Of the lines below, copy those that hold the word "bowl".

== Segment start ==

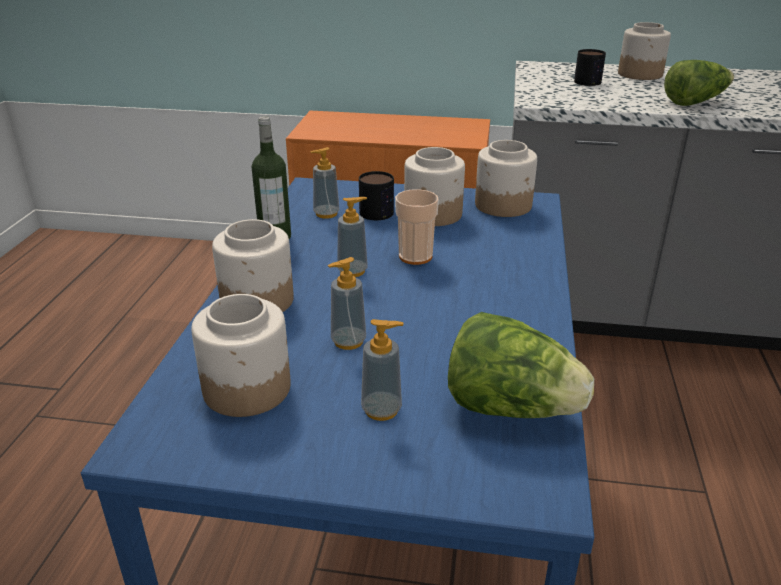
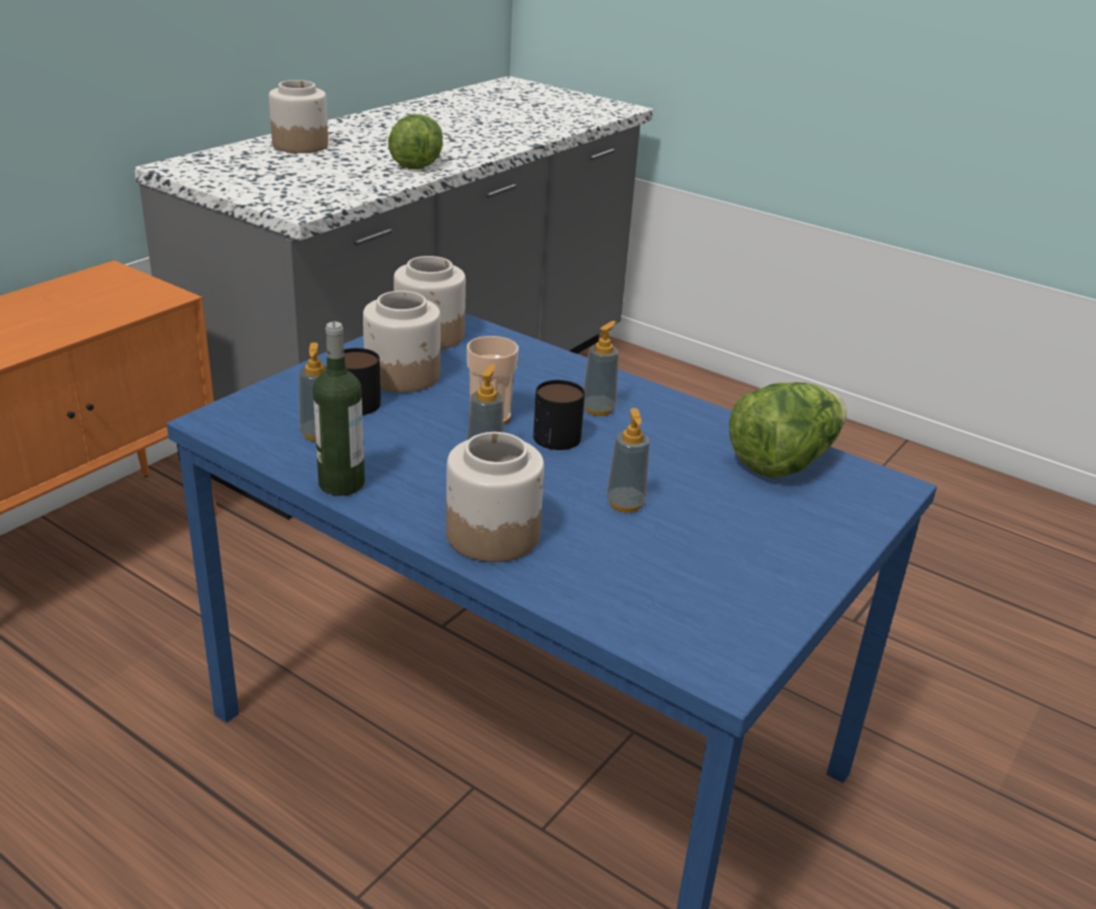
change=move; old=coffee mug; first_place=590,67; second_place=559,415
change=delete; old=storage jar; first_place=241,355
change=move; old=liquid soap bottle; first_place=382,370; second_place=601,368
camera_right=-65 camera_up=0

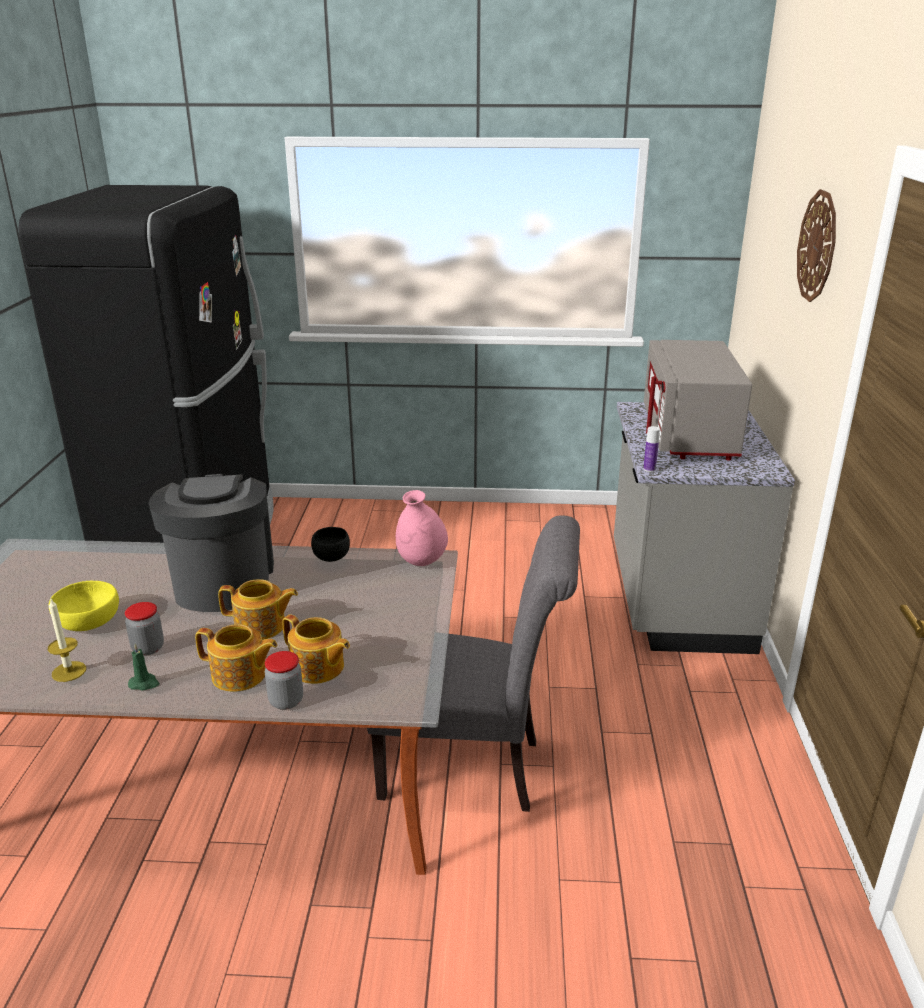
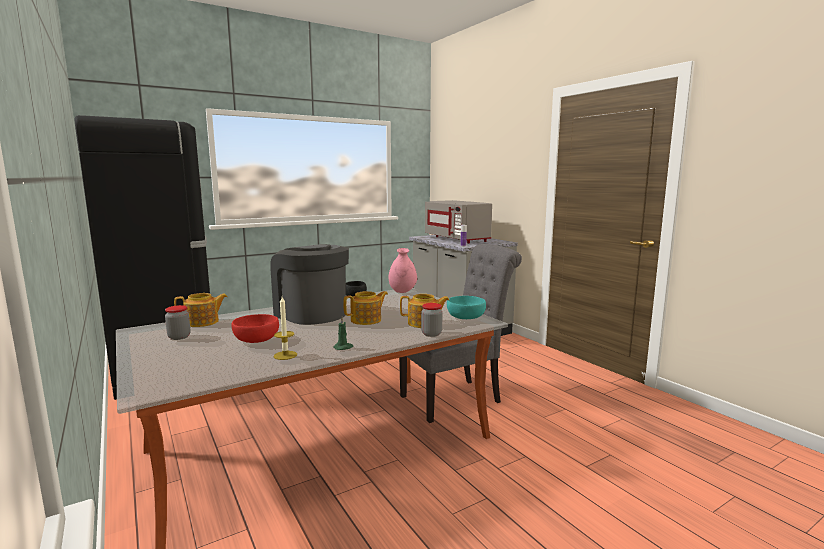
change=delete; old=hanging clock; first_place=816,245
change=recolor; old=yellow bowl; new=red bowl; first_place=84,606; second_place=255,328
change=move; old=storage jar; first_place=144,629; second_place=178,322
change=move; old=pot for tea; first_place=236,658; second_place=201,310
change=insert; new=blue-green bowl; second_place=466,307
camera_right=-35 camera_up=-15

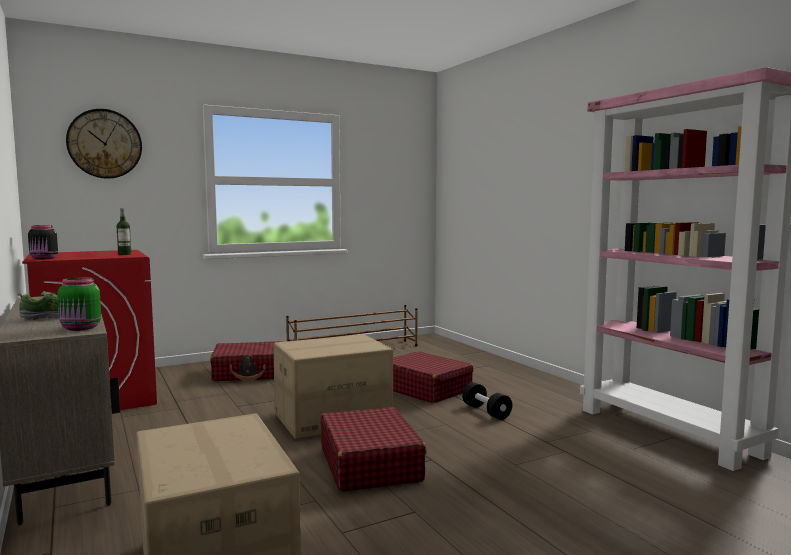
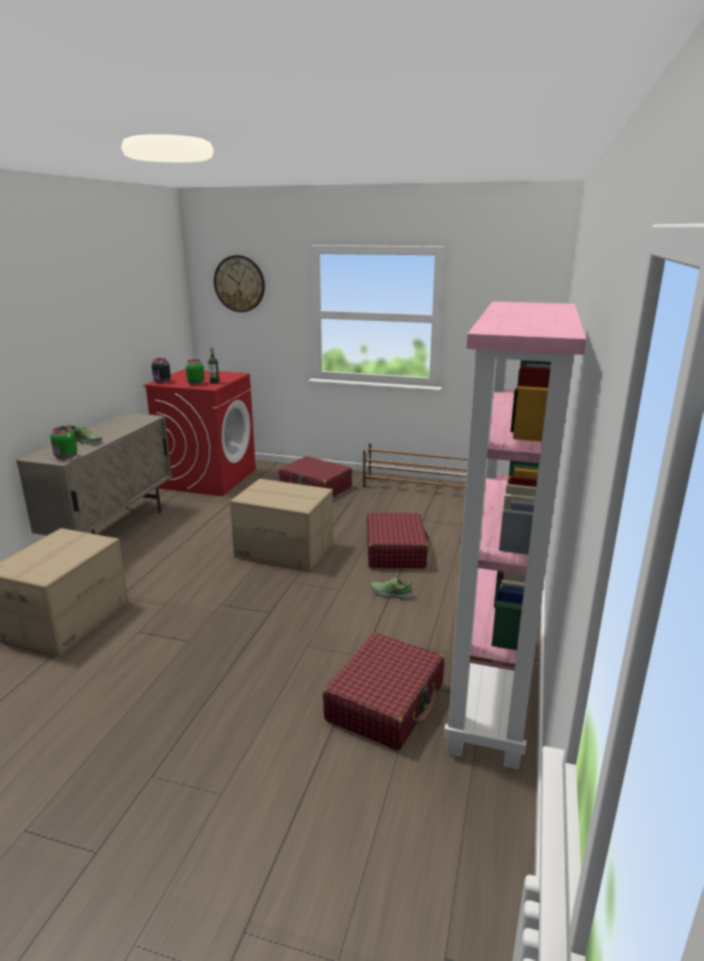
change=replace; old=black free weight; new=shoe; first_place=487,401; second_place=391,588
change=move; old=red piece of luggage; first_place=373,449; second_place=383,692
change=insert; new=greenish storage jar; second_place=195,372
camera_right=45 camera_up=15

== Segment end ==

Written answer.
change=recolor; old=yellow bowl; new=red bowl; first_place=84,606; second_place=255,328
change=insert; new=blue-green bowl; second_place=466,307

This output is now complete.